More than 60 awards have gone to people working in the NHS.
Professor Sue Hill, chief scientific officer for England, said she was "both humbled and absolutely overjoyed" to be made a dame for services to the 100,000 Genomes Project.
Midwives, nurses, psychiatrists, GPs and volunteers have also been honoured.
Prof Hill said: "Across my career I have had the privilege and honour of working with dedicated and committed healthcare professionals, patients and their families.
"This award is not so much about my individual contribution but a recognition and celebration of our joint efforts to transfer innovation in science through to patient care, especially as we celebrate the 70th anniversary of the NHS."
The project aims to provide diagnoses of cancer and rare diseases by mapping the genomes of patients and their relatives.
Sir Malcolm Grant, chairman of NHS England said: "Sue is a driving force in keeping the NHS a world leader in genomic medicine and I'm delighted that she has been awarded this well-deserved honour."
He said it was "great to see the importance of health recognised so strongly in these awards and so many NHS staff deservedly honoured for the fantastic work that they do".

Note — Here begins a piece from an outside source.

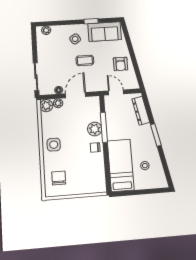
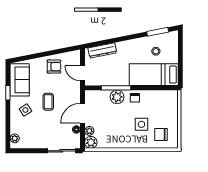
door: (116, 92) -> (82, 73), hinge flipped
door: (76, 95) -> (82, 113), hinge flipped
window: (156, 135) -> (158, 32), moved
side table: (54, 145) -> (141, 124), moved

And he added: "With the anniversary of the Windrush's arrival (bringing hundreds of workers from the West Indies to the UK in June 1948) falling next week it is also fitting to see contributions to equality and diversity in the health service recognised in this way."
Yvonne Coghill, director of workforce race equality, has been made a CBE and Roger Kline, former director of workforce race equality, an OBE, both for their commitment to equality and diversity in the NHS.
Ms Coghill said: "I feel honoured and humbled to be recognised for the work I love doing in an organisation that is the best in the world.
"However, without the dedicated, hardworking and fabulous people that I have had the pleasure to work with over many years, this would not have been possible."
Professor Jane Dacre, president of The Royal College of Physicians, has also been made a dame, while Prof Neil Churchill, director of patient experience for NHS England, has been appointed an OBE for his dedication to carers and the voluntary sector.
Dr Nishma Manek, a trainee GP and NHS England clinical fellow, who founded the Next Generation GP programme for emerging leaders, has been awarded the British Empire Medal.
Professor David Haslam, who chairs the National Institute for Health and Care Excellence, has been knighted, as has Kings Fund chief executive Professor Chris Ham.
Among the nurses recognised is Kathryn Halford, who has been made an OBE after a 37-year career which saw her treat some of the UK's first Aids and HIV patients at St Mary's Hospital in Paddington in the early 1980s.
The mother-of-three, who is now chief nurse at Barking, Havering and Redbridge University Hospitals NHS Trust, also helped the victims of the 7/7 terror attack in 2005.
Meanwhile, Veronica Donovan, a consultant midwife at Birmingham Women and Children's NHS Foundation Trust has been made an OBE and palliative cancer care specialist Debra Smith, based at Wythenshawe Hospital, receives a British Empire Medal.